Non so quale sia la vera India. Quella di Kipling o quella raccontata da Naipul?
L'India di Lapierre o quella di Narayan? Quella di Gandhi o quella di
Modi?
La mia curiosità è nata anni fa. da una copertina della
rivista Avventure nel Mondo, allora in bianco e nero: ritraeva una donna con
una imponente collana che le cingeva il collo quasi come una sciarpa. Ora,
dopo anni di viaggi, l'immagine è tornata alla mente ed ho
l'occasione di raggiungere quelle terre.
Se
pensi che il nostro sia un viaggio di mare, non perdere tempo a contattarmi. L'Orissa
ospita alcuni dei templi più venerati dagli hindū ma soprattutto vi abitano
popolazioni autoctone di origine dravidica fin dai tempi precedenti
all'arrivo degli Arii.
Non sai chi sono gli Arii, chi sono i Dravidi? Scopriamolo assieme!
Chi ama l’India lo sa: non si sa esattamente perché la si ama. È sporca,
è povera, è infetta; a volte è ladra e bugiarda, spesso maleodorante,
corrotta, impietosa e indifferente. Eppure, una volta incontrata non se ne
può fare a meno. Si soffre a starne lontani. Ma così è l’amore: istintivo,
inspiegabile, disinteressato.
Innamorati, non si sente ragione; non si ha paura di nulla; si è disposti
a tutto. Innamorati, ci si sente inebriati di libertà; si ha l’impressione
di poter abbracciare il mondo intero e ci pare che l’intero mondo ci
abbracci. L’India, a meno di odiarla al primo impatto, induce presto questa
esaltazione: fa sentire ognuno parte del creato. In India non ci si sente
mai soli, mai completamente separati dal resto. E qui sta il suo fascino.
L’ultimo giro di giostra, Tiziano Terzani
Ricordo come mi sentii smarrito fra folla del lungolago di Srinagar quando,
più di quaranta anni fa, con un fornello Primus in mano, non vedevo più gli
amici che mi precedevano: "Sono solo e perso in Asia!". Pasolini era stato
più incisivo nel suo racconto:
Sono
le prime ore della mia presenza in India, e io non so dominare la bestia
assetata chiusa dentro di me, come in una gabbia. Persuado Moravia a fare
almeno due passi fuori dall’albergo, e respirare un po’ d’aria della prima
notte indiana.
Così usciamo, sullo stretto lungomare che corre dietro l‘albergo, attraverso
l’uscita secondaria. Il mare è pacifico, non dà segno di presenza. Lungo la
spalletta che lo contiene, ci sono delle automobili in sosta e, vicino ad
esse, quegli esseri favolosi, senza radici, senza senso, colmi di
significati dubbi e inquietanti, dotati di un fascino potente, che sono i
primi indiani di un’esperienza che vuol essere esclusiva come la mia.

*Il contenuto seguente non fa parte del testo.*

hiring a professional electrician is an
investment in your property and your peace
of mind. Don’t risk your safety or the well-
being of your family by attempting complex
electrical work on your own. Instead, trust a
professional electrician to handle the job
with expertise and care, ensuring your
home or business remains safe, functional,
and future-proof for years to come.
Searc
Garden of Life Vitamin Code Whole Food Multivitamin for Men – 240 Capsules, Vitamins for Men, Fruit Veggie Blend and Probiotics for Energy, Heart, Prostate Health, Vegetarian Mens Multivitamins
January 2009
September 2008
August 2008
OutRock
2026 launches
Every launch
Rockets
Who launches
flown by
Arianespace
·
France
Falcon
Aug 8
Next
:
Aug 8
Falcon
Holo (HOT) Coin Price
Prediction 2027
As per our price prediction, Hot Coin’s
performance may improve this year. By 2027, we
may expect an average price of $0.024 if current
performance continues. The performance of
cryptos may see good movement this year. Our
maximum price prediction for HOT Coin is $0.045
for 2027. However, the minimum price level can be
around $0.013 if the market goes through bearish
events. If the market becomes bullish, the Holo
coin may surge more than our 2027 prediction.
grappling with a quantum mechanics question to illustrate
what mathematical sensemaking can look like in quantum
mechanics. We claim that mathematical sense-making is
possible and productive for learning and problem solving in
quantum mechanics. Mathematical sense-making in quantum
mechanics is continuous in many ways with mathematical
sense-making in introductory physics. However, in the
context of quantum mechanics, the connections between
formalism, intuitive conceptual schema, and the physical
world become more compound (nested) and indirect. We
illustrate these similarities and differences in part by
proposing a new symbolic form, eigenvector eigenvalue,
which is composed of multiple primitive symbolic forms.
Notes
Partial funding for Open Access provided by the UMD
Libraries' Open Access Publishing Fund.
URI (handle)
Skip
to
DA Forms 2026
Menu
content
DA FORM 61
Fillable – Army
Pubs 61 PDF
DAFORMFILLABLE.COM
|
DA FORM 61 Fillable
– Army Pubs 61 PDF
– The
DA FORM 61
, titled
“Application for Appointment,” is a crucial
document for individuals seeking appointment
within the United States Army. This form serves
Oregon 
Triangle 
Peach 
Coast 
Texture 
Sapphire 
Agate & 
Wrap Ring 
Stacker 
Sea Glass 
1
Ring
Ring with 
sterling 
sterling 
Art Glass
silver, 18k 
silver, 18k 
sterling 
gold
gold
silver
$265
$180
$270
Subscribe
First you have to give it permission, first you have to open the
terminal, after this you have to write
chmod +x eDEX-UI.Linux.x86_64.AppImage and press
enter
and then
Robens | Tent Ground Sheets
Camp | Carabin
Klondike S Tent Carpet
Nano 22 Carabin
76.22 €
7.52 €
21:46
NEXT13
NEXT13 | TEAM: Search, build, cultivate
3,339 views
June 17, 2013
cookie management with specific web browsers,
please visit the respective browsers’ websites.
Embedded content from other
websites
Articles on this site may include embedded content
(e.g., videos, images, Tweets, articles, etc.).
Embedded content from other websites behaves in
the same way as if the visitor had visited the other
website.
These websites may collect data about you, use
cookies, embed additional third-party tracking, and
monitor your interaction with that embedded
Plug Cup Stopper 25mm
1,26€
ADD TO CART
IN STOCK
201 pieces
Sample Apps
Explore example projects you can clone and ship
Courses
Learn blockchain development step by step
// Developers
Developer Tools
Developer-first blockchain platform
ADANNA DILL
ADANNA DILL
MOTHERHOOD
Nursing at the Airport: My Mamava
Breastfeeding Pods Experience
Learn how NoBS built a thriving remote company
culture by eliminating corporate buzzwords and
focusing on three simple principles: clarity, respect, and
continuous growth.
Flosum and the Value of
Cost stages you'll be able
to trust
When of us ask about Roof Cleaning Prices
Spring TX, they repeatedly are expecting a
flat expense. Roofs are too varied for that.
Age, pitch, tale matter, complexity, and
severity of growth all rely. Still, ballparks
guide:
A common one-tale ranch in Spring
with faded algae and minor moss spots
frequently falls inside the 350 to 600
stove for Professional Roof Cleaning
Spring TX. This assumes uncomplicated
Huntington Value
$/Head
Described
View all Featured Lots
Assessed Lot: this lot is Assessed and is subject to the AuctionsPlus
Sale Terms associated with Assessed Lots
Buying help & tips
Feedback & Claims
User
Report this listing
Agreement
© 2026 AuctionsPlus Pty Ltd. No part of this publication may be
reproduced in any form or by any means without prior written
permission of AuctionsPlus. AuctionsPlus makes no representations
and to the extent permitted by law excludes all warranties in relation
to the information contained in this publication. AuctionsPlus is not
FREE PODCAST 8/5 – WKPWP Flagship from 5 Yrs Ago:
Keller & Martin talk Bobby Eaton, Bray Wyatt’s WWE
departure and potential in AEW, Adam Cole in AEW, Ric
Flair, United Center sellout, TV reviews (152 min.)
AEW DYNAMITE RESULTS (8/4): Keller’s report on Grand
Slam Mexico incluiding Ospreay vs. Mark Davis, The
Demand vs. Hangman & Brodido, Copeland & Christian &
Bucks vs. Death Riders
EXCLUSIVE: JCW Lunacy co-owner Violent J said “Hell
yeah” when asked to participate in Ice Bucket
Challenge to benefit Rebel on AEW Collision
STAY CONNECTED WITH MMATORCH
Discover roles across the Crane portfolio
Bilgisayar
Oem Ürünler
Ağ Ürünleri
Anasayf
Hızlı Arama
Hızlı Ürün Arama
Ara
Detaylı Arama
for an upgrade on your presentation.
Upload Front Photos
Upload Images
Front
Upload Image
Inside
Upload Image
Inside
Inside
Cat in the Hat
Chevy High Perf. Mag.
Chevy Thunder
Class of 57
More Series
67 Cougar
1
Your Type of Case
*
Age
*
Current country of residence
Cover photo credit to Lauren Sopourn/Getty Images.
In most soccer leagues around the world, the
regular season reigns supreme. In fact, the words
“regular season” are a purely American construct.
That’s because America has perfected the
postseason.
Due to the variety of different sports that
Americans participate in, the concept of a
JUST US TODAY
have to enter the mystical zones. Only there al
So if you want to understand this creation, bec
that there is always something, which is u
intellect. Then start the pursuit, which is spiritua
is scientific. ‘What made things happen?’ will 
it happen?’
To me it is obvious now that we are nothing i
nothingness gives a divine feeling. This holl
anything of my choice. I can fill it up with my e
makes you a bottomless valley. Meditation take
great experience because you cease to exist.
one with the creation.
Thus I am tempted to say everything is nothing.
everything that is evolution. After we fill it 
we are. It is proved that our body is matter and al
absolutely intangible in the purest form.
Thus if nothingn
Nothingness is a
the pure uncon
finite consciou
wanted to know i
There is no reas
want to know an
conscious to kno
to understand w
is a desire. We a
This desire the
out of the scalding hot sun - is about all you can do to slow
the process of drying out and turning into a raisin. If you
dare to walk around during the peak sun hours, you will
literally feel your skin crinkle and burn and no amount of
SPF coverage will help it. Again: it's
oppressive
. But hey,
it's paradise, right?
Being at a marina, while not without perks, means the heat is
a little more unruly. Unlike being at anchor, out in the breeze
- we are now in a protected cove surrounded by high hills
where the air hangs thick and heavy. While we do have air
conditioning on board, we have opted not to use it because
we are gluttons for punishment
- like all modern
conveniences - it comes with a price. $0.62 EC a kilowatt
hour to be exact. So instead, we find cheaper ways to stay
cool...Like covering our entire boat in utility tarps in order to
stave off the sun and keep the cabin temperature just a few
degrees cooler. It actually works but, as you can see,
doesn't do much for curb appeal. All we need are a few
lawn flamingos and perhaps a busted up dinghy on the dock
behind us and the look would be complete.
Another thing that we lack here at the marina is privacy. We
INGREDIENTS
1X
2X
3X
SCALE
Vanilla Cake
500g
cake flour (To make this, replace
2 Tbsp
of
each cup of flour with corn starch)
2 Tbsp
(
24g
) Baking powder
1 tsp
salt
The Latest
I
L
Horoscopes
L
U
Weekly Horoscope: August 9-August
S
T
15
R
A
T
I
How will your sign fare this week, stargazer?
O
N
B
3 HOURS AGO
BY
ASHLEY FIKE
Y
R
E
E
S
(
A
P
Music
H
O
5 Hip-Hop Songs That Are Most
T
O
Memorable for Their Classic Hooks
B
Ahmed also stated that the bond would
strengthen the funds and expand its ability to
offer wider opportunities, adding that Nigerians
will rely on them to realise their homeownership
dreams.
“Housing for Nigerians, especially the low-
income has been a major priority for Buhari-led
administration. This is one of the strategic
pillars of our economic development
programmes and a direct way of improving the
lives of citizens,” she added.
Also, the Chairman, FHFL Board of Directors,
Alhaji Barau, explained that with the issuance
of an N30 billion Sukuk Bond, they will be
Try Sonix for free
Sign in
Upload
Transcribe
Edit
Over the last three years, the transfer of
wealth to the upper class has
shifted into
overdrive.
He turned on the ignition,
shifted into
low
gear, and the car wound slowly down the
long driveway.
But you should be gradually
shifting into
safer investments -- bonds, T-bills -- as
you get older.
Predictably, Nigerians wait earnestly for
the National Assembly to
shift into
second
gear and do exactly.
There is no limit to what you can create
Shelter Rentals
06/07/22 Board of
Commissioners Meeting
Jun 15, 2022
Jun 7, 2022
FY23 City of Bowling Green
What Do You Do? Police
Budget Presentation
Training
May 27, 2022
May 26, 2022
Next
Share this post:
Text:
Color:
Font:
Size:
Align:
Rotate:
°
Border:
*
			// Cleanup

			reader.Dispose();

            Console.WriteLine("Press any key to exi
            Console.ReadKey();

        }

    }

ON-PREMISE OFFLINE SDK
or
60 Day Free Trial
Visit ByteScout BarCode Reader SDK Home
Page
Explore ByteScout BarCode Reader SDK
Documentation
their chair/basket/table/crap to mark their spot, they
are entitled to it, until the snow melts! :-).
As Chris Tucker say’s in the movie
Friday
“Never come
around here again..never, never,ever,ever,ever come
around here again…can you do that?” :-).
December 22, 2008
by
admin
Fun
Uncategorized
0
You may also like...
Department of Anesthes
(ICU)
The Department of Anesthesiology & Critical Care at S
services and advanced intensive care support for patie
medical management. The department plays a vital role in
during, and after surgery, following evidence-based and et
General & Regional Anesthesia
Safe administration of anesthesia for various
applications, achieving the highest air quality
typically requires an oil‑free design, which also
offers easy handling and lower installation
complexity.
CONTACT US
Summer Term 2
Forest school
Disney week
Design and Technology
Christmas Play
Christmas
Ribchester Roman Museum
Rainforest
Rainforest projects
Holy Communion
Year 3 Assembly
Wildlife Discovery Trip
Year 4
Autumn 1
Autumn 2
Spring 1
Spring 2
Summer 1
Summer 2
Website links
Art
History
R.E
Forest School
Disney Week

Sono tutti dei mendicanti, o di quelle persone che vivono ai margini di
un grande albergo, esperti della sua vita meccanica e segreta: hanno uno
straccio bianco che gli avvolge i fianchi, un altro straccio sulle spalle,
e, qualcuno, un altro straccio intorno al capo: sono quasi tutti neri di
pelle, come negri, alcuni nerissimi.